Dark Chocolate Tartelettes

23 thoughts on “Dark Chocolate Tartelettes

  1. I always love rediscovering things in my pockets…especially money. But if I happened to unearth one of these babies from within an old purse…I wouldn’t be disappointed in the slightest. They ,look delicious!

    1. For me, bittersweet is best. I didn’t have any on hand so couldn’t use it. Still, the flavor is pretty intense. If you don’t have tart pans, try using standard muffin cups. You won’t have a fluted edge, but that shouldn’t matter. They’ll be smaller and more individual sized.

  2. I am deep in the midst of uncluttering! Once spring arrives, there’s not way I’ll be in a closet or drawer.
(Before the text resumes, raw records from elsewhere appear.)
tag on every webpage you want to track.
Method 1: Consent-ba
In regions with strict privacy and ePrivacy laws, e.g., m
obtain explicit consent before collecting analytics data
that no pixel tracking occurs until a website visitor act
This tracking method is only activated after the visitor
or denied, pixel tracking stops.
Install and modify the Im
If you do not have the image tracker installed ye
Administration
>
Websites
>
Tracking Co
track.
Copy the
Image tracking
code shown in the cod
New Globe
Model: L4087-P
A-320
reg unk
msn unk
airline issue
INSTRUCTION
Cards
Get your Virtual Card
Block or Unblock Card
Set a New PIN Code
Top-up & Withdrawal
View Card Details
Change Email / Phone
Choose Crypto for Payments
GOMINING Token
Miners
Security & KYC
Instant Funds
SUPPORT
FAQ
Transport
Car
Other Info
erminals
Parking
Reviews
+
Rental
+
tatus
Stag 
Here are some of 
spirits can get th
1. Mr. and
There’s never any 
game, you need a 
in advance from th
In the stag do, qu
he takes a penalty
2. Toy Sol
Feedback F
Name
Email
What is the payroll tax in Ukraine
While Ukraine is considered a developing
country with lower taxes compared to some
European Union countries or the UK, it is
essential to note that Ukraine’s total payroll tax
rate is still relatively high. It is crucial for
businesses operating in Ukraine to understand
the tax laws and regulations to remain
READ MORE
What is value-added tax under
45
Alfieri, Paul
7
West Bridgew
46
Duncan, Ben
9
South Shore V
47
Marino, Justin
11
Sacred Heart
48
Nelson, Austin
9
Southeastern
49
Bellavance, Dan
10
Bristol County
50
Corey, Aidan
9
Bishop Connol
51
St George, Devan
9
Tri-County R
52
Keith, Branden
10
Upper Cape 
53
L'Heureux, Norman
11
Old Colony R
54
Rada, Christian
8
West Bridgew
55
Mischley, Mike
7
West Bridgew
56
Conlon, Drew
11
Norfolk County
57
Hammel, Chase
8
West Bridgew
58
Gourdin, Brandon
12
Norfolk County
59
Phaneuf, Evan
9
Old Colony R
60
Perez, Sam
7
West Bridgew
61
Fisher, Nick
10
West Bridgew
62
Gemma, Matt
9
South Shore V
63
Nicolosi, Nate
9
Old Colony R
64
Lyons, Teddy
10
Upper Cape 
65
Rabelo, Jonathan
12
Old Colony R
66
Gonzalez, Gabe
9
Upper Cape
My husband had a trunk full of items for the dump and Goodwill this week!

    This recipe looks like a found treasure! Oh, I am such a sucker for chocolate – especially bittersweet. I can’t wait to try these.

    1. Funny — I was just commenting to the clerk at the market today that it feels like spring, hence the organizing. The “pile” in our garage is growing! Thanks for stopping by.

  3. I fully agree with you about finding the lost. With me it seems to be recovering lost photographs or ticket stubs that transport me back to when the snap was taken (or given), or when I saw the show. Love the tarts.

    j

    1. You’re so right about the memories. Sometimes they’re so strong, they distract me from the task at hand — not an especially challenging thing to do 🙂

  4. can a person survive on chocolate alone? i’m willing to sacrifice my time (and my collection of clothes that fit) to find out. delightful work. 🙂

  5. Oh, Kelly, those tartelettes look so wonderfully sinful, rich and beautiful! I completely identify with the photos building up and not wanting to delete them because ‘I’ll eventually blog it’, but then you cannot find the recipe for them, only to have it turn up after deleting. Well, I never do delete, but my photo build up was solved with a crash in January..lost them all. Not a great way to reorganize, but in a weird way, I’m sort of glad it happened (BUT, I’m already hoarding photos again)..lol

  6. i love rediscovering things long forgotten. always put a smile on my face.
    your chocolate tartlets definitely come from Chocolate Heaven, they are stunning.
    thanks for sharing, hope you’ll have a wonderful Sunday

    1. It’s one of my favorite things to do as well — I can spend hours browsing around through old piles of things and don’t do it nearly as much as I used to. You are right about these being from chocolate heaven. So rich!